A theorem on central velocity dispersions

TL;DR

This paper presents a theorem relating the central velocity dispersion and anisotropy of tracer populations within spherical dark halos, highlighting conditions for finite dispersions and implications for astrophysical modeling.

Contribution

It provides a precise mathematical relation between velocity anisotropy and density cusp slope in spherical dark matter halos, clarifying limitations of common simplifying assumptions.

Findings

For halos with shallow cusps, the tracer cusp slope equals twice the anisotropy parameter.

In halos with steep cusps, the tracer velocity dispersion diverges at the center.
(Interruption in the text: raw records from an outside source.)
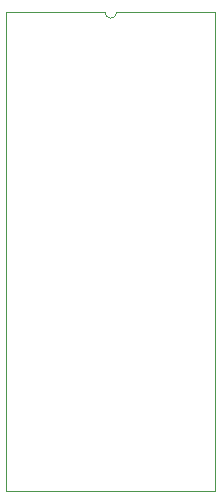
<source format=gbr>
G04 #@! TF.GenerationSoftware,KiCad,Pcbnew,(5.1.4)-1*
G04 #@! TF.CreationDate,2021-03-21T00:40:16-04:00*
G04 #@! TF.ProjectId,27c256_to_82s141,32376332-3536-45f7-946f-5f3832733134,rev?*
G04 #@! TF.SameCoordinates,Original*
G04 #@! TF.FileFunction,Profile,NP*
%FSLAX46Y46*%
G04 Gerber Fmt 4.6, Leading zero omitted, Abs format (unit mm)*
G04 Created by KiCad (PCBNEW (5.1.4)-1) date 2021-03-21 00:40:16*
%MOMM*%
%LPD*%
G04 APERTURE LIST*
%ADD10C,0.050000*%
G04 APERTURE END LIST*
D10*
X118900000Y-45000000D02*
X127250000Y-45000000D01*
X118400000Y-45500000D02*
G75*
G02X117900000Y-45000000I0J500000D01*
G01*
X118900000Y-45000000D02*
G75*
G02X118400000Y-45500000I-500000J0D01*
G01*
X109500000Y-49750000D02*
X109500000Y-85500000D01*
X109500000Y-49750000D02*
X109500000Y-45000000D01*
X111500000Y-45000000D02*
X109500000Y-45000000D01*
X117900000Y-45000000D02*
X111500000Y-45000000D01*
X127250000Y-85500000D02*
X127250000Y-45000000D01*
X109500000Y-85500000D02*
X127250000Y-85500000D01*
M02*

</source>
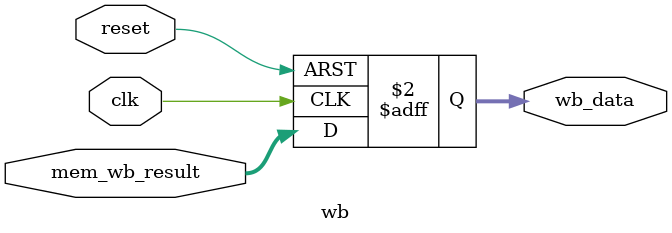
<source format=sv>
module wb (
    input wire clk,
    input wire reset,
    input wire [31:0] mem_wb_result,
    output reg [31:0] wb_data
);
    always @(posedge clk or posedge reset) begin
        if (reset) begin
            wb_data <= 32'h0;
        end else begin
            wb_data <= mem_wb_result;
        end
    end
endmodule
</source>
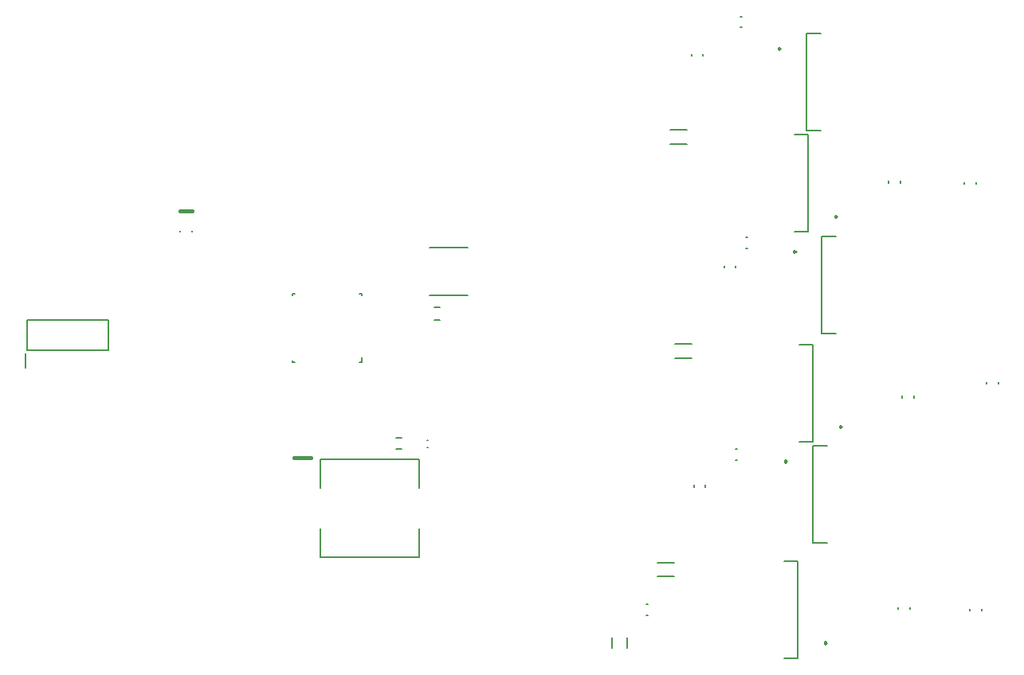
<source format=gto>
G04*
G04 #@! TF.GenerationSoftware,Altium Limited,Altium Designer,19.1.8 (144)*
G04*
G04 Layer_Color=65535*
%FSLAX25Y25*%
%MOIN*%
G70*
G01*
G75*
%ADD10C,0.00394*%
%ADD11C,0.00984*%
%ADD12C,0.00787*%
%ADD13C,0.01575*%
D10*
X162047Y318839D02*
D03*
X176319Y319429D02*
D03*
X147776Y318740D02*
D03*
D11*
X356398Y218661D02*
X355659Y219088D01*
Y218235D01*
X356398Y218661D01*
X360083Y306437D02*
X359345Y306863D01*
Y306011D01*
X360083Y306437D01*
X353697Y391437D02*
X352959Y391863D01*
Y391011D01*
X353697Y391437D01*
X372933Y142559D02*
X372195Y142985D01*
Y142133D01*
X372933Y142559D01*
X379287Y233063D02*
X378549Y233489D01*
Y232637D01*
X379287Y233063D01*
X377287Y321063D02*
X376549Y321489D01*
Y320637D01*
X377287Y321063D01*
D12*
X317736Y207858D02*
Y208646D01*
X322264Y207858D02*
Y208646D01*
X38472Y265201D02*
Y277799D01*
X72528D01*
Y265201D02*
Y277799D01*
X38472Y265201D02*
X72528D01*
X37843Y257819D02*
Y263823D01*
X283268Y140551D02*
Y144882D01*
X289567Y140551D02*
Y144882D01*
X367323Y184449D02*
X373228D01*
X367323D02*
Y225000D01*
X373228D01*
X371008Y272224D02*
X376913D01*
X371008D02*
Y312776D01*
X376913D01*
X364622Y357224D02*
X370528D01*
X364622D02*
Y397776D01*
X370528D01*
X102539Y314799D02*
Y315201D01*
X107461Y314799D02*
Y315201D01*
X297539Y158760D02*
X298327D01*
X297539Y154232D02*
X298327D01*
X302264Y176181D02*
X309350D01*
X302264Y170276D02*
X309350D01*
X309449Y267717D02*
X316535D01*
X309449Y261811D02*
X316535D01*
X307480Y357283D02*
X314567D01*
X307480Y351378D02*
X314567D01*
X437945Y156122D02*
Y156909D01*
X433024Y156122D02*
Y156909D01*
X444961Y250965D02*
Y251752D01*
X440039Y250965D02*
Y251752D01*
X435461Y334606D02*
Y335394D01*
X430539Y334606D02*
Y335394D01*
X355118Y176772D02*
X361024D01*
Y136221D02*
Y176772D01*
X355118Y136221D02*
X361024D01*
X361472Y267276D02*
X367378D01*
Y226724D02*
Y267276D01*
X361472Y226724D02*
X367378D01*
X359472Y355276D02*
X365378D01*
Y314724D02*
Y355276D01*
X359472Y314724D02*
X365378D01*
X334941Y223721D02*
X335728D01*
X334941Y219193D02*
X335728D01*
X339173Y312303D02*
X339961D01*
X339173Y307776D02*
X339961D01*
X336910Y404823D02*
X337697D01*
X336910Y400295D02*
X337697D01*
X403024Y156622D02*
Y157409D01*
X407945Y156622D02*
Y157409D01*
X404539Y245248D02*
Y246035D01*
X409461Y245248D02*
Y246035D01*
X399039Y335248D02*
Y336035D01*
X403961Y335248D02*
Y336035D01*
X334941Y299803D02*
Y300590D01*
X330413Y299803D02*
Y300590D01*
X321161Y388386D02*
Y389173D01*
X316634Y388386D02*
Y389173D01*
X177642Y288870D02*
X178429D01*
Y288083D02*
Y288870D01*
X149689D02*
X150476D01*
X149689Y288083D02*
Y288870D01*
Y260130D02*
Y260917D01*
Y260130D02*
X150476D01*
X178429D02*
Y262098D01*
X177642Y260130D02*
X178429D01*
X208819Y283157D02*
X211181D01*
X208819Y277842D02*
X211181D01*
X206929Y287961D02*
X223071D01*
X206929Y308039D02*
X223071D01*
X161331Y219472D02*
X202669D01*
X161331Y178528D02*
X202669D01*
X161331Y207465D02*
Y219472D01*
X202669Y207465D02*
Y219472D01*
X161331Y178528D02*
Y190535D01*
X202669Y178528D02*
Y190535D01*
X192819Y223736D02*
X195181D01*
X192819Y228264D02*
X195181D01*
X205953Y224425D02*
X206347D01*
X205953Y227575D02*
X206347D01*
D13*
X102500Y323500D02*
X107500D01*
X150236Y220177D02*
X157244D01*
M02*

</source>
The theorem warns against over-reliance on isotropy and spherical symmetry assumptions.

Abstract

It is shown that, if the tracer population is supported by a spherical dark halo with a core or a cusp diverging more slowly than that of a singular isothermal sphere, the logarithmic cusp slope 'g' of the tracers must be given exactly by g=2b where b is their velocity anisotropy parameter at the center unless the same tracers are dynamically cold at the center. If the halo cusp diverges faster than that of the singular isothermal sphere, the velocity dispersion of the tracers must diverge at the center too. In particular, if the logarithmic halo cusp slope is larger than two, the diverging velocity dispersion also traces the behavior of the potential. The implication of our theorem on projected quantities is also discussed. We argue that our theorem should be understood as a warning against interpreting results based on simplifying assumptions such as isotropy and spherical symmetry.